The Premier League’s controversial pay-per-view model is likely to be ditched after this weekend’s matches, the PA news agency understands.
It is understood the league is most likely to revert to the model which was in place at the start of the current season, where all matches were screened by one of the competition’s broadcast partners.
Further discussions must still take place with broadcast partners before plans can be confirmed, and pay-per-view is therefore not completely off the table.
The pay-per-view model was introduced for the games which followed the October international break, with fans needing to pay £14.95 to watch matches not selected for regular television broadcast in the UK.
The move drew immediate criticism from supporters who in many cases opted to give the money to charitable causes such as food banks instead.
PA understands any change would take effect from the round of matches on November 21, with a review of arrangements set to take place in mid-January.
The Premier League’s chief executive Richard Masters said last month the £14.95 price was “defensible”, while BT also defended it, saying it was only covering its costs in screening the matches.
The pay-per-view model came in at a time when the October 1 return of fans had been indefinitely delayed but when the English professional game continued to lobby Government to allow them back in.
The country faces different circumstances now, with a new national lockdown in place from Thursday until at least December 2.
The model Premier League clubs are understood to be edging towards after their shareholders’ meeting on Thursday would most closely resemble the arrangement which was in place when the 2020-21 season started in September.

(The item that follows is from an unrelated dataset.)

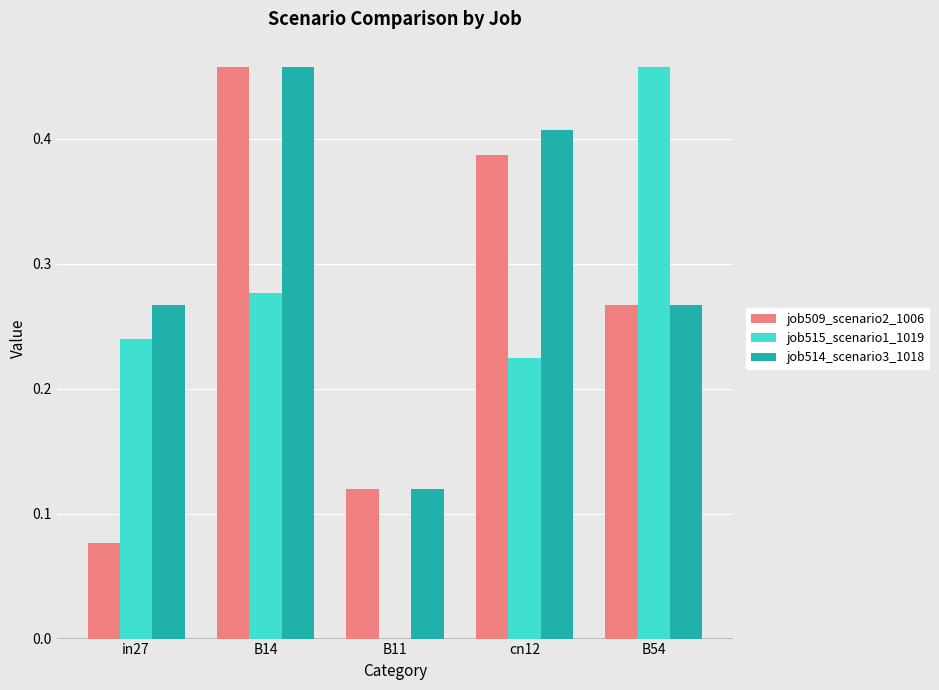

At which category is the sum across all series the highest?

B14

All 28 matches in that month were shown live, with all broadcast partners – Sky Sports, BT Sport, the BBC and Amazon Prime – screening matches.

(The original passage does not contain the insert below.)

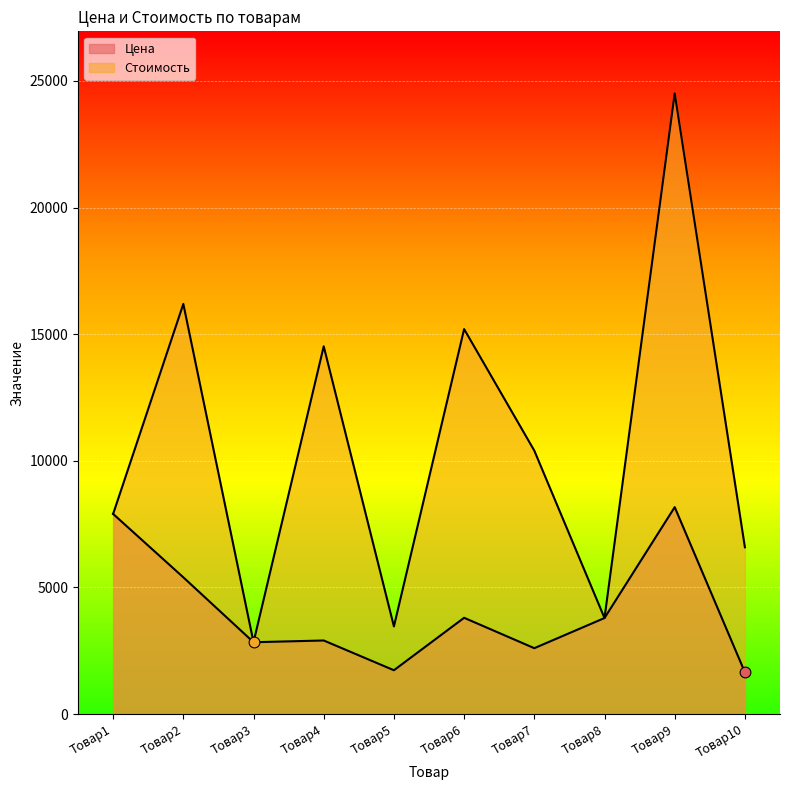

What is the total value across all series at Товар3?

5670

Of the 11 games that had not been selected for regular broadcast, six were shown on Sky, three on BT and one each on the BBC and Amazon.
If this model is adopted, it will represent a success for the Football Supporters’ Association, which had lobbied for the Premier League to reconsider the model owing to the changed circumstances in the country.

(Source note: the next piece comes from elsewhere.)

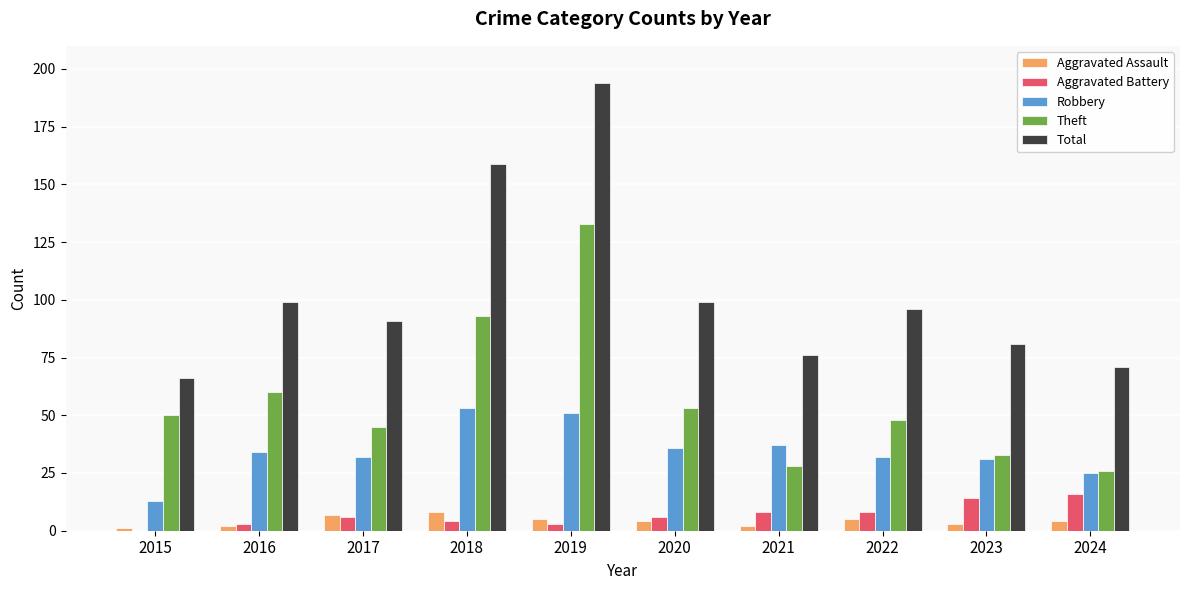

What is the approximate value of Aggravated Battery at 2019, to the nearest 5?

5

A spokesperson for the FSA said on Thursday: “Supporters made clear their revulsion at the £15 cost to see their teams on Sky and BT Sport’s pay-per-view platforms last month, an emotion running so deep that fan protests across the country even reached the ears of untouchable Premier League club owners.
“We await to see the detail of what the Premier League and its broadcasters will now offer supporters who remain locked out of grounds for the foreseeable future – they simply must come up with a solution that is affordable for all.”
One Premier League club told PA on Wednesday that they supported the PPV model, albeit with a reduced price of £10 per match.
The Premier League said in a statement: “Discussions with all stakeholders are ongoing and a broadcast solution will be announced in due course.”
The clubs also discussed an improved financial offer to the EFL, with the top-flight competition emphasising that its rescue package remained “on the table”.
The Premier League said in a statement after Thursday’s meeting: “The offer guarantees no EFL club need go out of business as a result of the pandemic in the 2020/21 season, and our intention is to play an active role in helping clubs return to financial stability. The Premier League will engage directly with any EFL club that is suffering severe financial losses due to the pandemic, and will remain in dialogue with the EFL on this important issue.”
EFL board member Steve Curwood said on Wednesday that he and his fellow directors would consider the new offer – which he said was a £30million emergency loan facility for Championship clubs – at a board meeting on Thursday.
That followed an initial £50million offer from the Premier League which the EFL rejected. Curwood said that even adding in the new money, it still “barely touched the sides” of what was needed.
EFL chairman Rick Parry has repeatedly stated that clubs need £250million to cover matchday revenue shortfalls from last season and this term.
It is understood clubs also received an update on talks between the Premier League and the Football Association on overseas player numbers post-Brexit.
They were told talks were progressing well, but no definite position has been reached.
The FA’s position had been to reduce the number of non-homegrown players in a squad from 17 to 13.
Leeds director of football Victor Orta said on Thursday he felt the existing system was the best one, and that young English talent would flourish by playing with the highest-quality players from overseas.
“What is better, the quantity or the quality?” he said.
“When the high level of the league gives quality, a lot of English players develop. That helped with Spain. What was the reason Spain won the World Cup? Because a lot of young talent developed abroad and improved its level.
“In other countries like Russia where I worked, they reduced the number of work permits – what has happened with the national team? It is better with the quality.
“We have the responsibility to improve the quality of players, we have invested in our youth facilities but we need to be careful not to take decisions which could be worse for the future. Please don’t use a political situation to say it improves things, because it’s going to be worse in my opinion.”